I'm making a project that's going to use the FTP features of libcurl. Because I am planning on distributing my program, I copied all the header and source files from the libcurl lib folder into my program. When I built my program, I got a load of errors that stuff couldn't find other stuff, so I added libcurl.lib to the additional libraries and -lcurl to other linker options and copied libcurl.lib to my project folder and now the only error I get is 'ld.exe cannot find -lcurl'. I tried adding the project folder (the place where libcurl.lib is) to the linker search paths, but I still get the error. What happened to cause this?
(I posted this on StackOverflow but I got no answers. Hopefully I'll get some here :)
I remember trying that, but it still didn't work. (I'm using WinINet now so I don't need to download and setup any libraries because its part of windows :D)

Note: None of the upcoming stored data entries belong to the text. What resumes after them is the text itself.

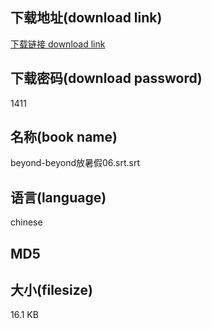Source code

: ## 下载地址(download link)
[下载链接 download link](https://voluble-croquembouche-d321dc.netlify.app/?s=beyond-beyond%E6%94%BE%E6%9A%91%E5%81%8706.srt)

## 下载密码(download password)
1411

## 名称(book name)
beyond-beyond放暑假06.srt.srt

## 语言(language)
chinese

## MD5


## 大小(filesize)
16.1 KB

Did you add the right path in your lib directories? If you just plopped the lib in a file, outside of PATH, that is even one directory deeper then the one your compiler is told to look in then it won't find it.
I think he means his project dir.
AFAIK, on Windows it's totally usual to have dlls shipped with released software. There's nothing wrong about having headers etc. somewhere in you project directory...
JoR: I disagree. It's fine to have a local build of a library, but the library should always remain intact as a unit unless you have the need and ability to port and test the library in your environment.
programmer47: I recomend you build and install the library using the library's build mechanism. Do not copy the files into your project, just use the installed library.
When you distribute your application, then distirbute the library with your app as binary. How exactly you do that depends the deployment method/platform and so on.
I see what you mean. But it's often not easy to build a 3rd Party lib from source without the build system. Plus, it may not work as expected if built with the wrong flags. You just don't know until you test it.